The other major development over the month was the signing of the phase one trade deal. While existing tariffs largely remain in place, China has agreed to buy an additional US$200 billion in US agricultural, manufacturing, energy and services exports over the next two years. China will provide US firms greater access to a number of sectors and will strengthen intellectual property protection. The US has refrained from adopting the December tariff hike and will halve tariffs on US$120 billion of Chinese imports. At this point, the trade deal is more about avoiding an escalation than a complete scaling back of tariffs.

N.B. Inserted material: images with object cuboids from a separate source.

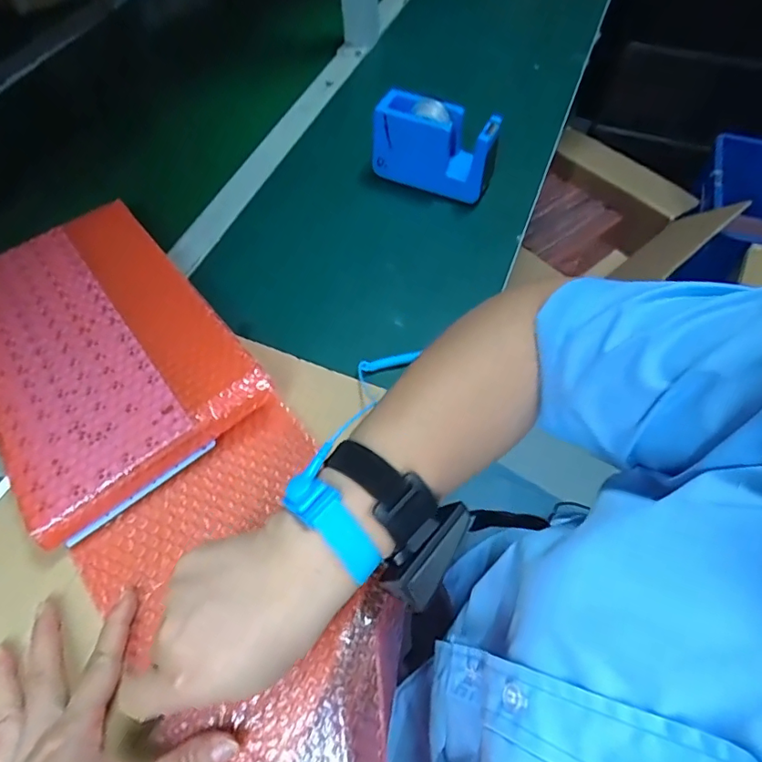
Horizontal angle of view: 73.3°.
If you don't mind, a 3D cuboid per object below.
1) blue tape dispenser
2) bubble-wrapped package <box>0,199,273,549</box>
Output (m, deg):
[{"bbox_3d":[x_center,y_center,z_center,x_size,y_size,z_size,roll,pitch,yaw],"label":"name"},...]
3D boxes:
[{"bbox_3d":[0.059,-0.253,0.556,0.133,0.084,0.045,23,61,14],"label":"blue tape dispenser"},{"bbox_3d":[-0.252,-0.038,0.453,0.189,0.031,0.315,-35,60,-17],"label":"bubble-wrapped package"}]

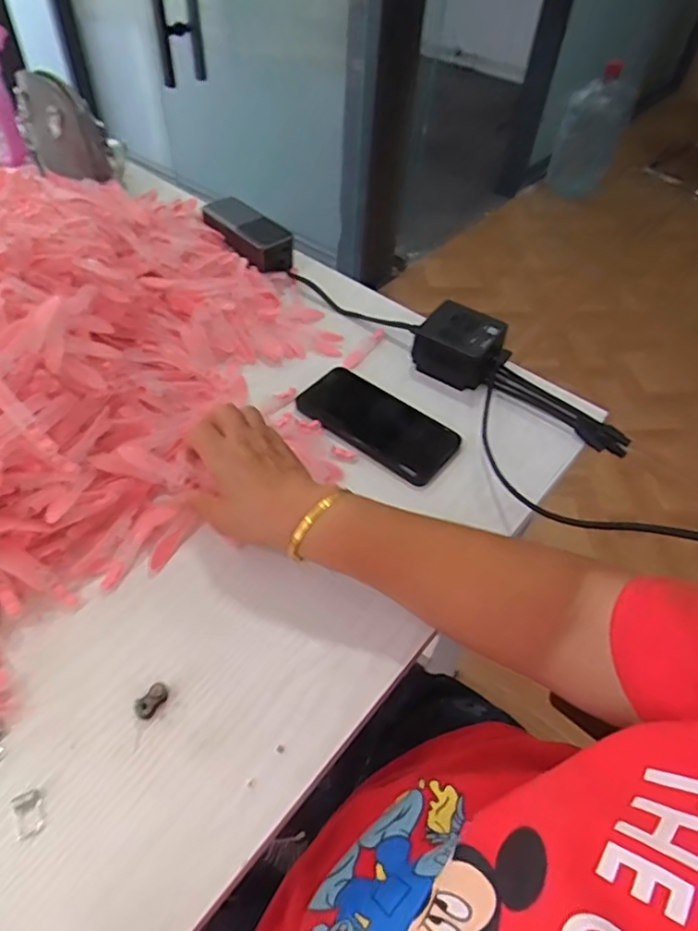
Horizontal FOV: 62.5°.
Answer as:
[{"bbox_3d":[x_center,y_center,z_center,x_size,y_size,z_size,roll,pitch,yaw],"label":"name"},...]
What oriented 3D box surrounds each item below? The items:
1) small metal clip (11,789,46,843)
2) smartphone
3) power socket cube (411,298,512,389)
[{"bbox_3d":[-0.190,0.206,0.341,0.015,0.005,0.024,-19,53,-19],"label":"small metal clip"},{"bbox_3d":[0.028,-0.044,0.557,0.154,0.009,0.078,33,55,23],"label":"smartphone"},{"bbox_3d":[0.119,-0.127,0.603,0.088,0.050,0.069,25,52,17],"label":"power socket cube"}]

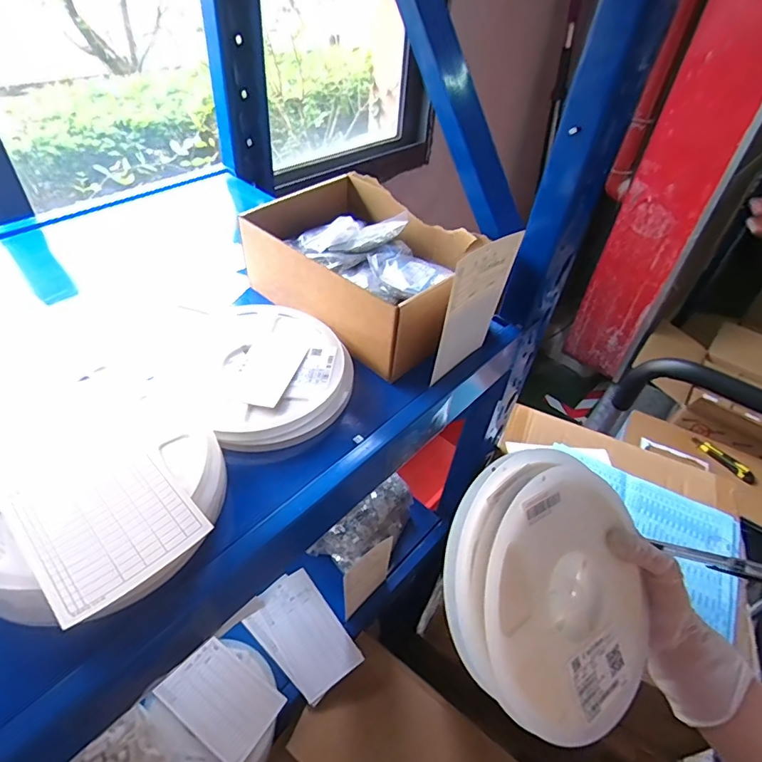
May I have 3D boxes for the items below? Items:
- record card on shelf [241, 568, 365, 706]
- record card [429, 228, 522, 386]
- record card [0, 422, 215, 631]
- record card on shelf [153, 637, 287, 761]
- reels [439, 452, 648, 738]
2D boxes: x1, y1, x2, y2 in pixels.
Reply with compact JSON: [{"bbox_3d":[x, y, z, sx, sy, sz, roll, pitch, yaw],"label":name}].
[{"bbox_3d":[-0.117,0.374,0.725,0.109,0.007,0.172,-30,50,-33],"label":"record card on shelf"},{"bbox_3d":[0.089,-0.066,0.475,0.009,0.156,0.096,38,58,23],"label":"record card"},{"bbox_3d":[-0.190,0.088,0.330,0.123,0.006,0.094,36,52,28],"label":"record card"},{"bbox_3d":[-0.213,0.419,0.644,0.146,0.006,0.092,24,46,24],"label":"record card on shelf"},{"bbox_3d":[0.121,0.143,0.339,0.162,0.027,0.181,-3,78,-31],"label":"reels"}]

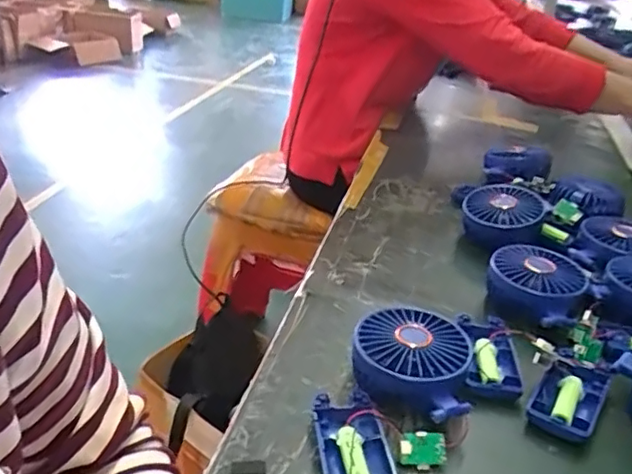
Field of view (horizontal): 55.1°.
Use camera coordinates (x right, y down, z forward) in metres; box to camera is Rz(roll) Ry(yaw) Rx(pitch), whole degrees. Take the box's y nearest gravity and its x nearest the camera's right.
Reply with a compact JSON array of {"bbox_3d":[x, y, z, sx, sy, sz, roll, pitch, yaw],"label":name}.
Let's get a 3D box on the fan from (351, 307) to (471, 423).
[{"bbox_3d":[0.071,0.097,0.467,0.085,0.046,0.098,7,29,6],"label":"fan"}]

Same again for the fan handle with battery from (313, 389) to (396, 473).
[{"bbox_3d":[0.025,0.142,0.404,0.043,0.016,0.095,-1,29,-9],"label":"fan handle with battery"}]

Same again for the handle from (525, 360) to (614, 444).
[{"bbox_3d":[0.195,0.123,0.467,0.047,0.020,0.076,21,33,29],"label":"handle"}]

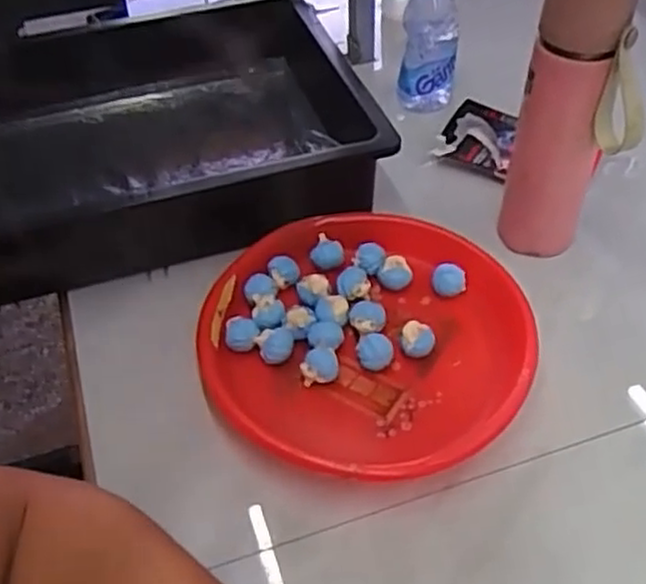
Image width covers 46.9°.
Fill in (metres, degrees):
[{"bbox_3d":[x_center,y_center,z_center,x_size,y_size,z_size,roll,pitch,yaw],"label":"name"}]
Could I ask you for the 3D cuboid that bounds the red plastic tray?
[{"bbox_3d":[0.033,0.037,0.589,0.246,0.043,0.245,22,51,21],"label":"red plastic tray"}]

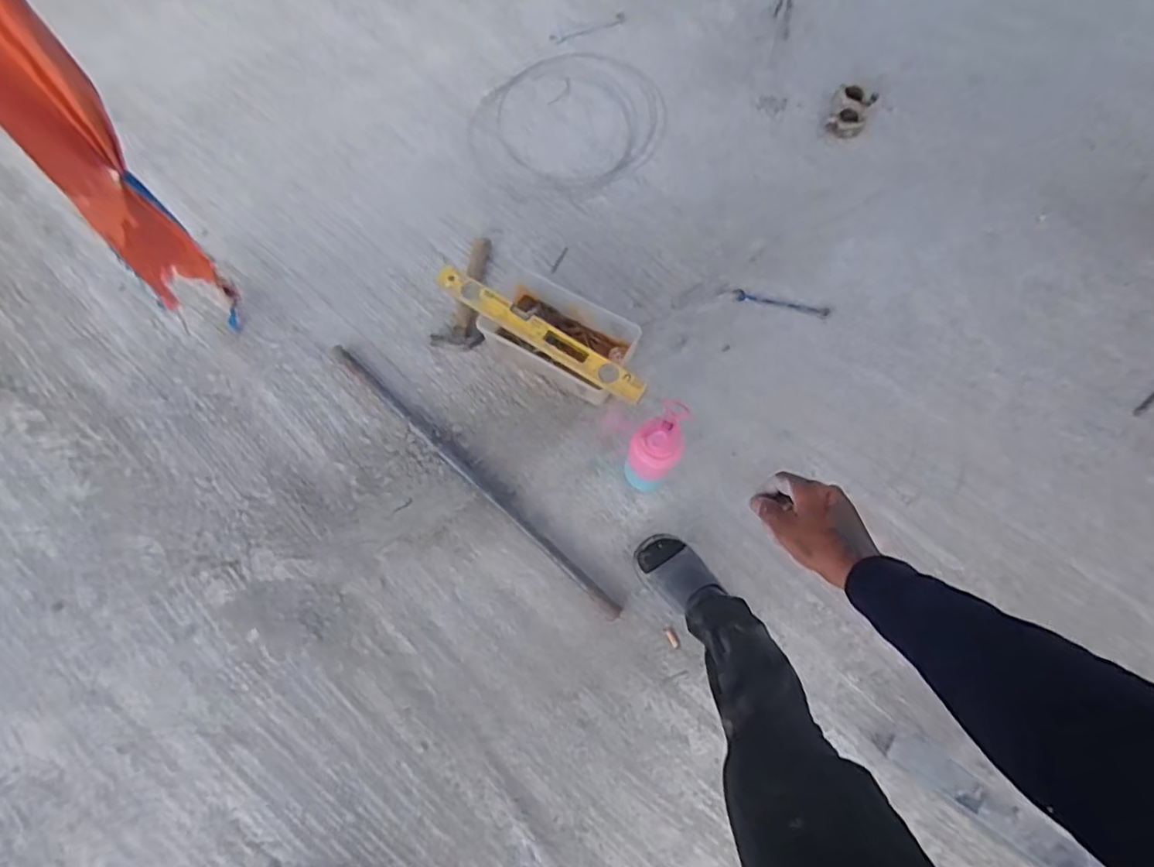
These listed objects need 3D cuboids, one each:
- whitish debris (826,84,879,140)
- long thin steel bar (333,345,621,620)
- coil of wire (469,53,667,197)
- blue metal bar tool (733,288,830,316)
[{"bbox_3d":[0.627,-0.740,1.363,0.086,0.028,0.144,28,76,9],"label":"whitish debris"},{"bbox_3d":[-0.216,0.081,1.170,0.785,0.021,0.031,41,78,13],"label":"long thin steel bar"},{"bbox_3d":[-0.027,-0.751,1.430,0.465,0.025,0.412,-28,74,-7],"label":"coil of wire"},{"bbox_3d":[0.437,-0.276,1.263,0.200,0.013,0.030,17,74,7],"label":"blue metal bar tool"}]

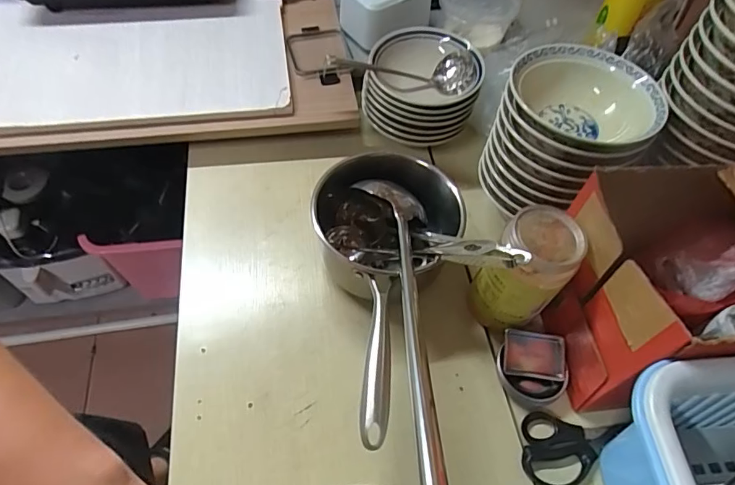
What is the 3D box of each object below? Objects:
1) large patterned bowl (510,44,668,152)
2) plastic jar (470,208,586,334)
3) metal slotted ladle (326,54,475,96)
[{"bbox_3d":[0.267,-0.170,0.599,0.163,0.064,0.175,2,56,-3],"label":"large patterned bowl"},{"bbox_3d":[0.194,0.040,0.593,0.091,0.164,0.095,2,56,-3],"label":"plastic jar"},{"bbox_3d":[0.052,-0.269,0.755,0.219,0.052,0.064,11,56,3],"label":"metal slotted ladle"}]

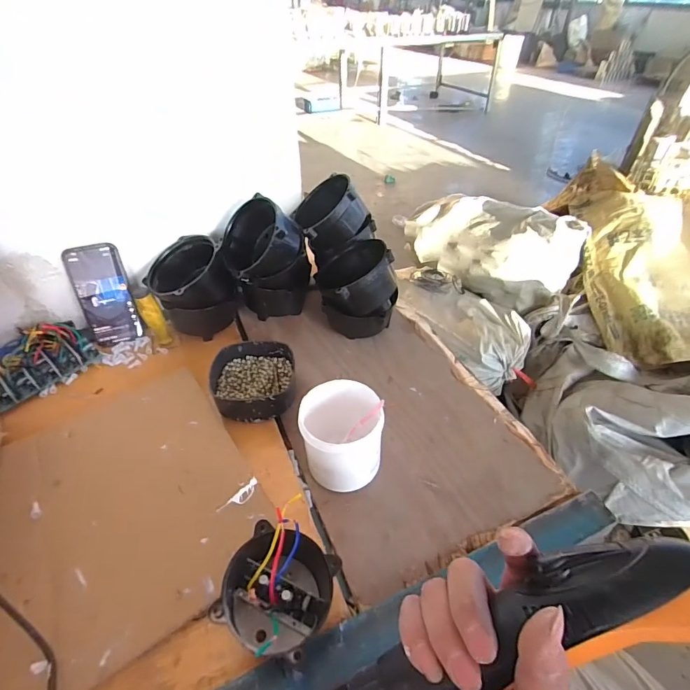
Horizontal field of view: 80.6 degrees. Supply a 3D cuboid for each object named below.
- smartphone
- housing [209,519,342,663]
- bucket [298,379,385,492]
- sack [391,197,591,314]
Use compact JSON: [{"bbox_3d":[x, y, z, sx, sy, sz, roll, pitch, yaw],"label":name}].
[{"bbox_3d":[-0.397,-0.083,0.673,0.078,0.161,0.016,-17,20,-19],"label":"smartphone"},{"bbox_3d":[-0.060,0.220,0.373,0.093,0.097,0.091,0,42,0],"label":"housing"},{"bbox_3d":[-0.003,0.115,0.489,0.089,0.105,0.093,0,42,0],"label":"bucket"},{"bbox_3d":[0.547,-0.434,1.634,0.279,0.258,0.704,-23,47,-24],"label":"sack"}]

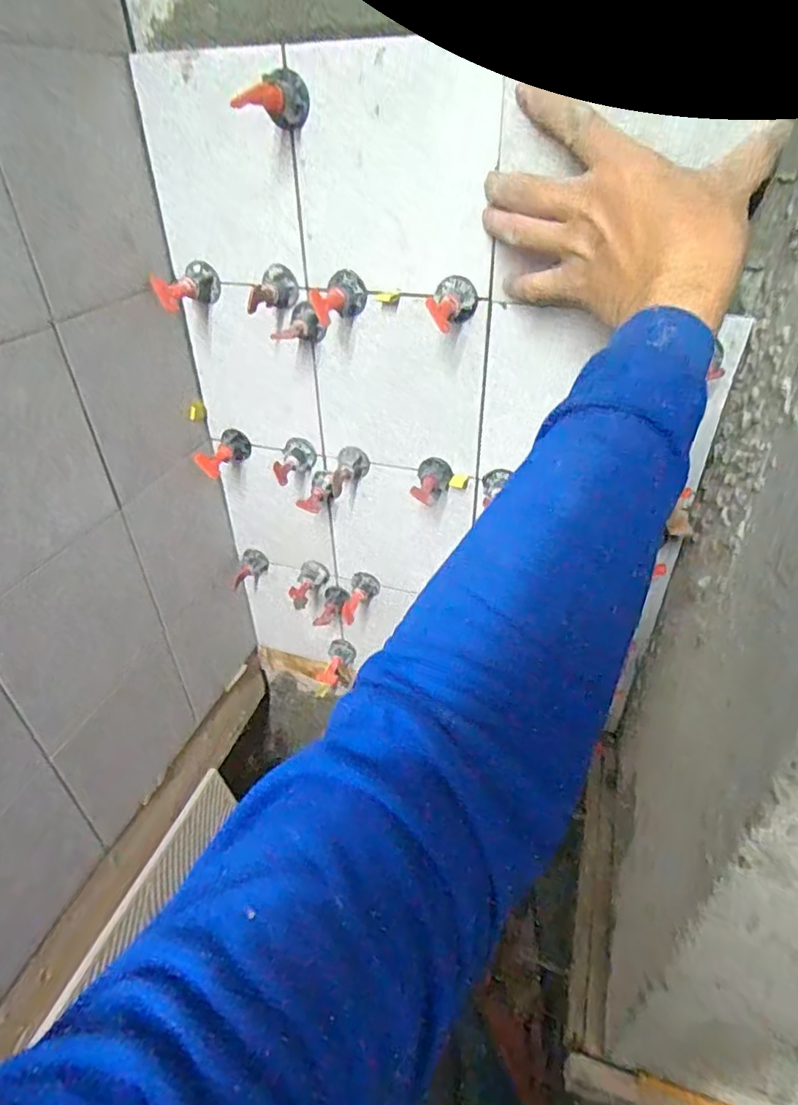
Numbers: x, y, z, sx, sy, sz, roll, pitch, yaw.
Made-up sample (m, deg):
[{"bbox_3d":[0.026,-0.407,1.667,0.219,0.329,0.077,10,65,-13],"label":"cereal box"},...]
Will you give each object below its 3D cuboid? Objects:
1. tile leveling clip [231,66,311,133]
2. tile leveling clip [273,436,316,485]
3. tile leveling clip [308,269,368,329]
[{"bbox_3d":[-0.083,-0.297,0.375,0.025,0.032,0.053,12,38,17],"label":"tile leveling clip"},{"bbox_3d":[-0.102,-0.084,0.547,0.028,0.030,0.049,16,52,21],"label":"tile leveling clip"},{"bbox_3d":[-0.045,-0.192,0.437,0.028,0.032,0.047,9,38,13],"label":"tile leveling clip"}]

Commodities took a tumble in January with base metals down, including Copper (-9.8%), Nickel (-8.4%), Aluminium (-4.9%), Tin (-4.7%) and Zinc (-3.2%). Gold bucked the trend, rising 4.4% over the month to US $1589 per ounce. In oil markets, the Brent crude spot price fell 14.8% to US $57.8 per barrel and WTI crude dropped 15.6% to $51.6.


For the RBA, the bias is still towards lower cash rates. A “gentle turning point” in the economy may materialise, but escape velocity is not assured at this stage. The currency failed to break through the US $0.70 barrier in December and finished January at $0.67. A move through the upper end of the recent 0.70–0.67 range requires more evidence of stronger domestic growth or a weaker US dollar. Over the three months to the end of January 2020 the Australian dollar fell 4.7% against the US dollar, 3.6% against the euro, 4.9% against the Japanese yen and 4.3% against the British pound.